The Dan River Basin Association will continue its 10th year celebration with a Feb. 4 hike on trails in Virginia's Fairy Stone State Park. Participants will meet at 10 a.m. at the Stuart's Knob Trailhead on Union Bridge Road (Virginia State Route 623) on the north side of Fairy Stone Lake (GPS 36.798504,-80.116784).
The 2-mile hike will begin with the Iron Mine Trail, which winds along high and steep ridges through areas of rhododendron and stands of beech, pine, hickory, poplar, maple and sycamore trees. The trail's namesake feature is the mouth of an old iron mine, its dark opening covered by a barred grate. Remnants of iron ore may be visible alongside the trail.
The path will then connect to the Upper and Lower Stuart's Knob loops. After a few climbs and declines and a fine vista of a portion of Fairy Stone Lake, hikers will return to the parking area.
The park's brochure rates the hike as strenuous, but Trip Coordinator Lucas Conkle, chair of DRBA's Outings Task Force, considers the trails moderate.

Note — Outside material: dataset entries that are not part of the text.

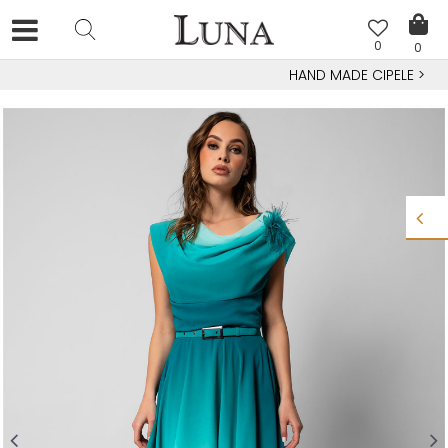
0
0
HAND MADE CIPELE
>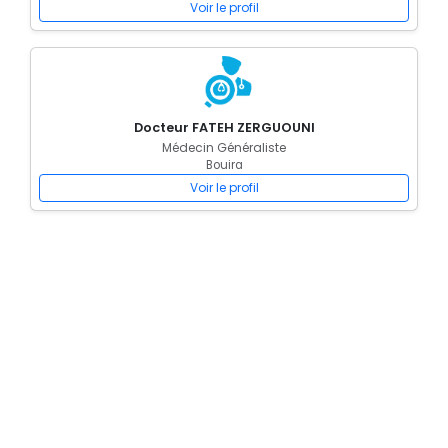
Voir le profil
Docteur FATEH ZERGUOUNI
Médecin Généraliste
Bouira
Voir le profil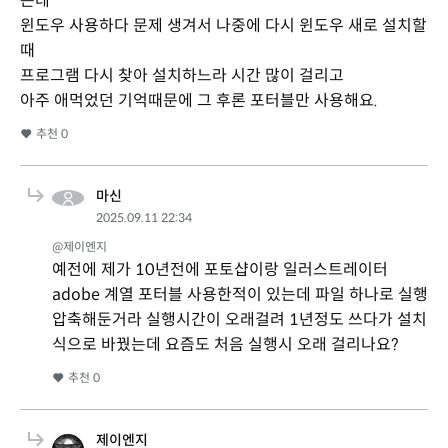
는데
윈도우 사용하다 문제 생겨서 나중에 다시 윈도우 새로 설치할
때
프로그램 다시 찾아 설치하느라 시간 많이 걸리고
아주 애먹었던 기억때문에 그 후론 포터블만 사용해요.
추천
0
마신
2025.09.11 22:34
@제이엔지
예전에 제가 10년전에 포토샵이랑 일러스트레이터
adobe 계열 포터블 사용한적이 있는데 파일 하나로 실행
압축해둔거라 실행시간이 오래걸려 1년정도 쓰다가 설치
식으로 바꿨는데 요즘도 처음 실행시 오래 걸리나요?
추천
0
제이엔지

Switchbacks make it easier to climb the slopes, and Conkle plans to set a gentle pace to allow participants to enjoy the forest, the historic sites and the views.
"The Stuart Knob Trail system has a nice mix of views and history," Conkle says. "It is sure to become one of your favorite hikes if you go on the trip."

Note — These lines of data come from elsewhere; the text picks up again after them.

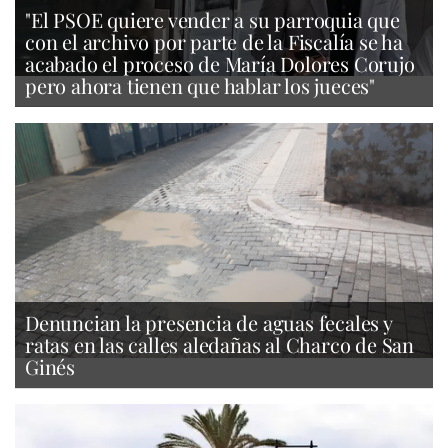
"El PSOE quiere vender a su parroquia que
con el archivo por parte de la Fiscalía se ha
acabado el proceso de María Dolores Corujo
pero ahora tienen que hablar los jueces"
Denuncian la presencia de aguas fecales y
ratas en las calles aledañas al Charco de San
Ginés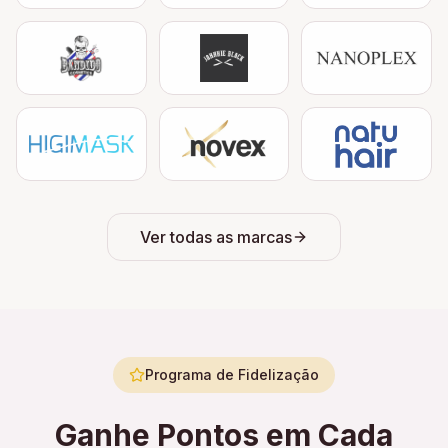
Ver todas as marcas
Programa de Fidelização
Ganhe Pontos em Cada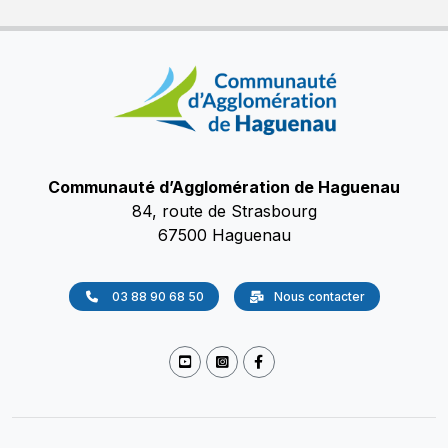
Communauté d’Agglomération de Haguenau
84, route de Strasbourg
67500 Haguenau
03 88 90 68 50
Nous contacter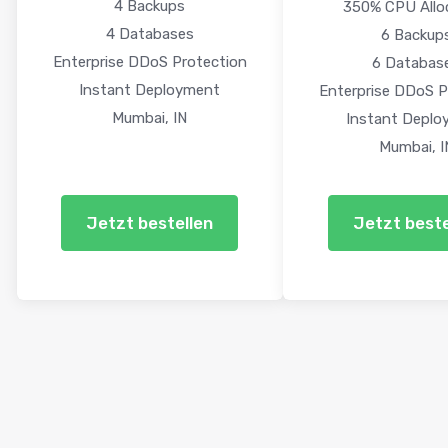
4 Backups
350% CPU Allo
4 Databases
6 Backup
Enterprise DDoS Protection
6 Databas
Instant Deployment
Enterprise DDoS P
Mumbai, IN
Instant Deplo
Mumbai, I
Jetzt bestellen
Jetzt beste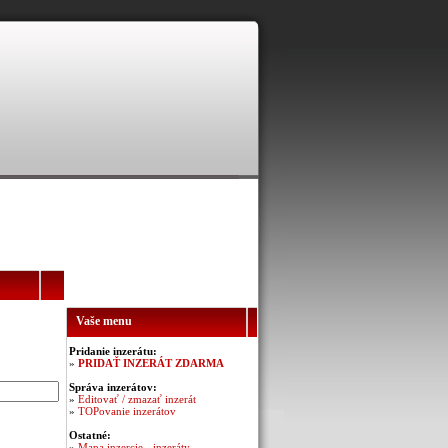
Vaše menu
Pridanie inzerátu:
»
PRIDAŤ INZERÁT ZDARMA
Správa inzerátov:
»
Editovať / zmazať inzerát
»
TOPovanie inzerátov
Ostatné:
»
Mapa inzercie - inzeráty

Fairy Stone State Park, founded in 1936 as the largest of Virginia's first six state parks, is named for the cross-shaped staurolite, a rare mineral found in the region. Legend says this area was once home to fairies and other woodland creatures. Word of Jesus' crucifixion so saddened these fairies that they wept tears, which crystallized staurolite (silica, iron and aluminum) in the form of Maltese, Roman and St. Andrews crosses.
At the conclusion of the hike, participants will eat their picnic lunches near the shore of the 168-acre Fairy Stone Lake. The waters of the Smith River, delayed by the dam that forms the lake, eventually slip over the Fairy Stone spillway into Philpott Lake.

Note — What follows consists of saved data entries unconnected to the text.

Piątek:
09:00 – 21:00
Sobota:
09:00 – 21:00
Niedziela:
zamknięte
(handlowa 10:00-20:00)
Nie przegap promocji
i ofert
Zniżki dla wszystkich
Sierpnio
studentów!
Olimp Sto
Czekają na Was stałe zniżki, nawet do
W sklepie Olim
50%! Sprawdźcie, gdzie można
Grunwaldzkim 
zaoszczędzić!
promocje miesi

The 4,537-acre state park, still one of Virginia's largest, offers a total of 14 miles on several hiking trails. Conkle recommends that anyone who wants to hike after lunch consider taking the 1.5-mile Whiskey Run Trail around the base of Stuart's Knob on their own.
Participants are asked to bring lunch, water and a hiking stick; wear comfortable shoes or hiking boots; dress in layers of water-shedding artificial fabric or wool; and be prepared for rain or wind. All participants will be asked to sign a waiver form.
Outings and meetings of the Dan River Basin Association are open to the public without charge.